When you call the setter, React schedules a re-render. On the next render, useState hands back the updated value, so the UI reflects the change automatically. You don’t manually touch the DOM—React reconciles it for you.

Setting state triggers a re-render

This is the heart of React’s reactivity model. Calling a setter does two things: it stores the new value, and it tells React to call your component function again. The returned JSX is compared against the previous output, and only the changed DOM is patched.

function Toggle() {
  const [on, setOn] = useState(false);

  return (
    <button onClick={() => setOn(!on)}>
      {on ? "ON" : "OFF"}
    </button>
  );
}

Output:

First render:  <button>OFF</button>
After click:   <button>ON</button>

Without state, that label would never change. State is the mechanism that connects an event to a visible update.

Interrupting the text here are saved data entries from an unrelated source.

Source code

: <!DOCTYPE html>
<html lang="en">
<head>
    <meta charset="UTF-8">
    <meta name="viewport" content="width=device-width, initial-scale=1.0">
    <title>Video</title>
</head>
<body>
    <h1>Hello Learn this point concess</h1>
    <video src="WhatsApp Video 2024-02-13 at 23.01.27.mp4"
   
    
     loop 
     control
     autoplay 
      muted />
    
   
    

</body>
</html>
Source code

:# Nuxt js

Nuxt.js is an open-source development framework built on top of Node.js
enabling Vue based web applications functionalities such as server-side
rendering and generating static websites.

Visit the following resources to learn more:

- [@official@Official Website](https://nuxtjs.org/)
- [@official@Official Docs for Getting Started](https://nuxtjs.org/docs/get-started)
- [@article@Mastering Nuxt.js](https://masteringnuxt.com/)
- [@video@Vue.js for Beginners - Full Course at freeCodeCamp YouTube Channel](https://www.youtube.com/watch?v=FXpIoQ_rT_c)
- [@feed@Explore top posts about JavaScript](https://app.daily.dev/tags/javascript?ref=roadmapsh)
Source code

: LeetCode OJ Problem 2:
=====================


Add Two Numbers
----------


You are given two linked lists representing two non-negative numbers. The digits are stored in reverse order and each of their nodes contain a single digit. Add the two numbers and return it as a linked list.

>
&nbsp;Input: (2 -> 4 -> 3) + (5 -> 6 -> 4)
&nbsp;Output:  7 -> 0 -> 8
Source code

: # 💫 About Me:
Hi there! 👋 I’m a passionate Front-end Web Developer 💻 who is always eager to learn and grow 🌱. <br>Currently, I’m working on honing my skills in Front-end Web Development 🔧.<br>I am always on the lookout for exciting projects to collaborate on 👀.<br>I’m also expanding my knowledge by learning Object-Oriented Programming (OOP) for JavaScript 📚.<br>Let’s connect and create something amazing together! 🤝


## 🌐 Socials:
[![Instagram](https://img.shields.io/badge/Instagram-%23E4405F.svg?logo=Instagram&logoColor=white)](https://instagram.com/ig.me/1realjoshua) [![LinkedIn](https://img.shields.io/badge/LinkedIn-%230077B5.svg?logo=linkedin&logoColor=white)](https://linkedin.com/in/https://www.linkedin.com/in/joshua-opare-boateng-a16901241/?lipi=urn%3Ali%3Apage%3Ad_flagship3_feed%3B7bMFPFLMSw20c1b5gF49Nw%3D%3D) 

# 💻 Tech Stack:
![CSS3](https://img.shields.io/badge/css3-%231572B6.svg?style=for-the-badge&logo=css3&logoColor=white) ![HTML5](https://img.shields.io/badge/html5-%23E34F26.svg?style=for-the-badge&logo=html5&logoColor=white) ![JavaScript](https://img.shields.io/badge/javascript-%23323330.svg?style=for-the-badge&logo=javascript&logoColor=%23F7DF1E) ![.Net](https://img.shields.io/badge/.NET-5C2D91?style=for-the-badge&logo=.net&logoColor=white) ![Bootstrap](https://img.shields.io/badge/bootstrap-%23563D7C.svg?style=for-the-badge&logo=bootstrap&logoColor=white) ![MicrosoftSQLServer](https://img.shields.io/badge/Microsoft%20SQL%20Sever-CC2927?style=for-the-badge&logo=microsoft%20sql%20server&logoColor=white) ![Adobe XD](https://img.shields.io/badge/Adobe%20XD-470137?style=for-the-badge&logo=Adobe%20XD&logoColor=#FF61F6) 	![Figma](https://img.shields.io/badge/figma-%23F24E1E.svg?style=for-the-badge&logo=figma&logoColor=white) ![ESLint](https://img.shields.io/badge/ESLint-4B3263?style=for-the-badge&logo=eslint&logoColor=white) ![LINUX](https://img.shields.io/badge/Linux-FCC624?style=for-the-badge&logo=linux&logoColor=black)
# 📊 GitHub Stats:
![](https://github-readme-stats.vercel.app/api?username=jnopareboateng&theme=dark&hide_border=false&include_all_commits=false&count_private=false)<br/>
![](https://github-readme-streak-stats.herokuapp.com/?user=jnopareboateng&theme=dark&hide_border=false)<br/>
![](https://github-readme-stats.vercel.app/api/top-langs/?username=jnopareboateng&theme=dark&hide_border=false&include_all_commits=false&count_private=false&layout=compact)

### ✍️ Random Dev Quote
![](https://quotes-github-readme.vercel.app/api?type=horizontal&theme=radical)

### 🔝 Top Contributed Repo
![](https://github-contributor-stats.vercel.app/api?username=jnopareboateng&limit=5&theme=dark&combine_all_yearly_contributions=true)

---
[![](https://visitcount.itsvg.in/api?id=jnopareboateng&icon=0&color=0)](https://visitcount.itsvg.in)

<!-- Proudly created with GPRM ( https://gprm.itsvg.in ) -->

Initial state and lazy initializers

The argument to useState is used only on the first render; React ignores it on every render afterward. For cheap initial values, pass them directly:

const [name, setName] = useState("");
const [items, setItems] = useState([]);
const [user, setUser] = useState(null);

If computing the initial value is expensive—reading from localStorage, parsing JSON, or running a loop—pass a function instead. React calls it once, on mount, and skips it on later renders. This is a lazy initializer.

function TodoList() {
  // ❌ runs on every render, even though only the first result is used
  const [todos, setTodos] = useState(loadFromStorage());

  // ✅ runs only once, on mount
  const [items, setItems] = useState(() => loadFromStorage());

  return <ul>{items.map((t) => <li key={t.id}>{t.text}</li>)}</ul>;
}

function loadFromStorage() {
  return JSON.parse(localStorage.getItem("todos") ?? "[]");
}

Note the difference: useState(loadFromStorage()) calls the function on every render and throws away all but the first result, while useState(() => loadFromStorage()) passes a function React invokes a single time.

Multiple state variables

A component can call useState as many times as it needs. Each call is independent and tracked by call order, so keep them at the top level—never inside conditions or loops.

function SignupForm() {
  const [email, setEmail] = useState("");
  const [age, setAge] = useState(18);
  const [agreed, setAgreed] = useState(false);

  const canSubmit = email.includes("@") && agreed;

  return (
    <form>
      <input value={email} onChange={(e) => setEmail(e.target.value)} />
      <input
        type="number"
        value={age}
        onChange={(e) => setAge(Number(e.target.value))}
      />
      <label>
        <input
          type="checkbox"
          checked={agreed}
          onChange={(e) => setAgreed(e.target.checked)}
        />
        I agree
      </label>
      <button disabled={!canSubmit}>Sign up</button>
    </form>
  );
}

Splitting unrelated values into separate state variables keeps updates simple and avoids accidentally clobbering one field while changing another. Group values into one state object only when they genuinely change together.

Best Practices

  • Use the setter for every change—treat the state variable as read-only between renders.
  • Pick the smallest possible state. Anything you can compute from existing state or props is derived state, not state.
  • Prefer multiple independent state variables over one large object unless the fields truly move together.
  • Use a lazy initializer (useState(() => …)) whenever the initial value is expensive to produce.
  • Keep useState calls unconditional and at the top level so React’s call-order tracking stays stable.
  • Name your pairs consistently as [value, setValue] for instant readability.